Object getCheckpointLock()：获取检查点同步锁。
void close()：关闭上下文环境。

ParallelSourceFunction

ParallelSourceFunction接口继承自SourceFunction接口，但并没有声明其他方法或字段。作为一个标记接口，它告诉Flink框架该source function可以并行执行。当不同实例执行不同task时，通过RichParallelSourceFunction获取运行环境，里面包含所有并行任务的个数和当前任务编号。

public interface ParallelSourceFunction<OUT> extends SourceFunction<OUT> {}

RichParallelSourceFunction

RichParallelSourceFunctionk抽象类继承自AbstractRichFunction抽象类，实现了ParallelSourceFunction接口，即RichFunction和SourceFunction的结合体。作为并行数据源的基类，既可以获取上下文信息，又提供管理函数声明周期的open和close方法。

public abstract class RichParallelSourceFunction<OUT> extends AbstractRichFunction
    implements ParallelSourceFunction<OUT> {

  private static final long serialVersionUID = 1L;
}

InputFormatSourceFunction

到目前为止，除了RichParallelSourceFunction干了点小事外，其他涉及的接口、抽象类都没干啥事。作为混血儿抽象类RichParallelSourceFunction的子类，InputFormatSourceFunction总算开始干活了(实现接口方法)。

类如其名，InputFormatSourceFunction通过InputFormat来实现数据读取，具体地，它声明了如下几个私有字段：

private TypeInformation<OUT> typeInfo;
private transient TypeSerializer<OUT> serializer;
private InputFormat<OUT, InputSplit> format;
private transient InputSplitProvider provider;
private transient Iterator<InputSplit> splitIterator;
private volatile boolean isRunning = true;

由于InputFormatSourceFunction兼具了RichFunction和SourceFunction接口，现在要实现它们声明的方法。对于RichFunction部分，需要实现open和close方法：

public void open(Configuration parameters) throws Exception {
  StreamingRuntimeContext context = (StreamingRuntimeContext) getRuntimeContext();

  if (format instanceof RichInputFormat) {
    ((RichInputFormat) format).setRuntimeContext(context);
  }
  format.configure(parameters);

  provider = context.getInputSplitProvider();
  serializer = typeInfo.createSerializer(getRuntimeContext().getExecutionConfig());
  splitIterator = getInputSplits();
  isRunning = splitIterator.hasNext();
}

public void close() throws Exception {
  format.close();
  if (format instanceof RichInputFormat) {
    ((RichInputFormat) format).closeInputFormat();
  }
}

由于是借助于InputFormat实现数据读取功能，因此在open方法里面是进行format的初始化配置(调用format.configure(parameters)，参数类型也刚好是Configuration，都是设计好😏)，接着初始化其他字段。同样地，在close方法调用的也是format.close()。这里要注意在open和close中，通过instanceof检查format是否为RichInputFormat，如果是的话还要在分别调用setRuntimeContext(不是openInputFormat)和closeInputFormat()方法。

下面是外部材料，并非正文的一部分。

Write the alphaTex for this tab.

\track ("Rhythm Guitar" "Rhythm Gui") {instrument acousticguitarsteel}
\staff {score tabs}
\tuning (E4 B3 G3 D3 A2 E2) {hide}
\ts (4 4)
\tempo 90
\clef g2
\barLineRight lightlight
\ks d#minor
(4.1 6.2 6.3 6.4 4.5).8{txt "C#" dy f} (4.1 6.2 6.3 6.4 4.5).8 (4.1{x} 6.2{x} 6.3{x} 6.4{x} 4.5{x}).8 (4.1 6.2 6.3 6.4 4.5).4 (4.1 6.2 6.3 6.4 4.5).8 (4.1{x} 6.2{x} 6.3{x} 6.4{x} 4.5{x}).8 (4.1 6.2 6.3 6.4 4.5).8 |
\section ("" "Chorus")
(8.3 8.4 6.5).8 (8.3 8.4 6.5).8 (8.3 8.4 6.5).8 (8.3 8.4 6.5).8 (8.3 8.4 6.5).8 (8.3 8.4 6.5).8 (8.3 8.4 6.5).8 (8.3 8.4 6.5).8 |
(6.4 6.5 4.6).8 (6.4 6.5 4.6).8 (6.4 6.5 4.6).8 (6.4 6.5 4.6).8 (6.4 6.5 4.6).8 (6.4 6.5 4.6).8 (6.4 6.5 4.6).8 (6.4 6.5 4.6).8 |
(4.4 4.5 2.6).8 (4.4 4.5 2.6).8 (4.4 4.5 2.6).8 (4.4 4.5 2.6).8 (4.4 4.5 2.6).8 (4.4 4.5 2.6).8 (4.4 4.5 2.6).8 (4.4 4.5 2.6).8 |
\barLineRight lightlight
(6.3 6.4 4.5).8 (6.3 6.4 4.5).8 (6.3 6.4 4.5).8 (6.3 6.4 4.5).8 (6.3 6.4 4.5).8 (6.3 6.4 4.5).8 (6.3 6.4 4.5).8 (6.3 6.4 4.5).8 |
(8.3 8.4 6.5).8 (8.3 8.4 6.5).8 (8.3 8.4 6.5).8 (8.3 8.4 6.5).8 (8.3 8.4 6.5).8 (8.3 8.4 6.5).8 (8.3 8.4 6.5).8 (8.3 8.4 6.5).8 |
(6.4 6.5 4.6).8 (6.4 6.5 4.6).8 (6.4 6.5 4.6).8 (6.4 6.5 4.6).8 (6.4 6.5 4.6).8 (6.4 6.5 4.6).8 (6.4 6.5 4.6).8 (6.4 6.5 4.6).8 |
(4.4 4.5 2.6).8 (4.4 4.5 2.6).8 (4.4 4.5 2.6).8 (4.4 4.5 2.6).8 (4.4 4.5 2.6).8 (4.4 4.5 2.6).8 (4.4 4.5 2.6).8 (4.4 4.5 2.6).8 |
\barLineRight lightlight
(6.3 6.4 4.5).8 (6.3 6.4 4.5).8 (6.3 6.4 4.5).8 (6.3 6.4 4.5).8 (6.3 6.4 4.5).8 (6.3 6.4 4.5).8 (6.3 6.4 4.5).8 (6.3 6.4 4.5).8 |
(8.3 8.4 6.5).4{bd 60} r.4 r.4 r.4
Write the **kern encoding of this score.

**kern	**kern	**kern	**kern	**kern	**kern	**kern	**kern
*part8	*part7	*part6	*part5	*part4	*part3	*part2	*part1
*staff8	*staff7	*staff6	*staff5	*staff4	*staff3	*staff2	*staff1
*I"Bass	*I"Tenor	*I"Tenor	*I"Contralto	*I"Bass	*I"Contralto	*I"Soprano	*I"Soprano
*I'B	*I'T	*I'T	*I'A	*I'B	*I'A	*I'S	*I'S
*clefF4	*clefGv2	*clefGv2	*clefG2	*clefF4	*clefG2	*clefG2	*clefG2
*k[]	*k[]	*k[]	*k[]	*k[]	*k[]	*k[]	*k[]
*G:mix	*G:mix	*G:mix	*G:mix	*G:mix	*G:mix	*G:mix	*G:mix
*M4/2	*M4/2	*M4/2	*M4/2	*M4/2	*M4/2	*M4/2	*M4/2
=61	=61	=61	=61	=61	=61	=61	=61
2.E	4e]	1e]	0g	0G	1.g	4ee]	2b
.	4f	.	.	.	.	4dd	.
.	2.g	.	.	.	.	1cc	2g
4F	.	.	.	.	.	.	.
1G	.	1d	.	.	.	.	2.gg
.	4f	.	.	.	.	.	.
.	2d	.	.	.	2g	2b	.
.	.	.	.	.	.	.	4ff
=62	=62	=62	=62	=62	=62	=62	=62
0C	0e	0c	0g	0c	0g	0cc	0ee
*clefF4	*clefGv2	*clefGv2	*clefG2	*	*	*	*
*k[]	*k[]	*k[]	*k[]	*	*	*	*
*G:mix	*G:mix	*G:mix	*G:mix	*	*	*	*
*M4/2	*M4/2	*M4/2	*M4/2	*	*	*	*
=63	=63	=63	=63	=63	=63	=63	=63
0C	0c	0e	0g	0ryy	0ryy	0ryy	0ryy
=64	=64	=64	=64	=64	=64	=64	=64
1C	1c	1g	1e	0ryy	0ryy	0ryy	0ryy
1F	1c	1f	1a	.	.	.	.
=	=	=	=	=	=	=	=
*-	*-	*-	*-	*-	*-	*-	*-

对于SourceFunction部分，需要实现run和cancel方法。cancel方法很简单，就是将isRunning置为false，重点分析run方法。

InputFormatSourceFunction.run
public void run(SourceContext<OUT> ctx) throws Exception {
  try {

    Counter completedSplitsCounter =
      getRuntimeContext().getMetricGroup().counter("numSplitsProcessed");
    if (isRunning && format instanceof RichInputFormat) {
      ((RichInputFormat) format).openInputFormat();
    }

    OUT nextElement = serializer.createInstance();
    while (isRunning) {
      format.open(splitIterator.next());

      // for each element we also check if cancel
      // was called by checking the isRunning flag

      while (isRunning && !format.reachedEnd()) {
        nextElement = format.nextRecord(nextElement);
        if (nextElement != null) {
          ctx.collect(nextElement);
        } else {
          break;
        }
      }
      format.close();
      completedSplitsCounter.inc();

      // 不是cancel调用打断的(当前format已经输出结束)，处理下一个split
      if (isRunning) {
        isRunning = splitIterator.hasNext();
      }
    }
  } finally {
    format.close();
    if (format instanceof RichInputFormat) {
      ((RichInputFormat) format).closeInputFormat();
    }
    isRunning = false;
  }
}

获取numSplitsProcessed指标，在format输出完成关闭后加1；
如果format是RichInputFormat，则调用其openInputFormat方法；
调用serializer.createInstance()方法创建一个示例数据对象nextElement；对于PojoSerializer会通过反射调用其无参构造函数返回对象(接口或抽象类返回null)，对于基本类型会返回其零值(数值类型是0，String类型是空字符串)；这里是为了得到一个"初始状态"的对象，因为在后面的循环中nextElement会不断被设置新数据；
while循环发送数据：
1. 调用format.open方法，注意参数必须是InputSplit的子类，即InputFormat工作和InputSplit强绑定在一起；
2. 再次while循环，这里不能改成if(isRunning && !format.reachedEnd())！由format.nextRecord生成新记录，然后调用ctx.collect发送；
3. 关闭format;
4. numSplitsProcessed加1；
5. 单独判断isRunning。
finally块关闭format，isRunning设置为false。

最后是两个gettter方法分别返回format和splitIterator，注意没有直接返回splitIterator而是new了一个Iterator<InputSplit>对象返回。

😕 Q&A

format.nextRecord方法为什么需要传入一个空对象参数，它自己new一个返回不就行了吗？对象重用！
运行状态的判断，为什么format关闭后还要单独进行isRunning的状态设置，不应该直接设置为false吗？format关闭后只是当前的split范围内数据以发送，但split有多个，只有当所有split都处理后才关闭。
RichFormat的close和claseInputFormat方法有什么区别？
为什么getFormat直接return format而getInputSplits要new Iterator<InputSplit>？迭代器模式下每次获取的Iterator是不可复用的，每次需要返回新的！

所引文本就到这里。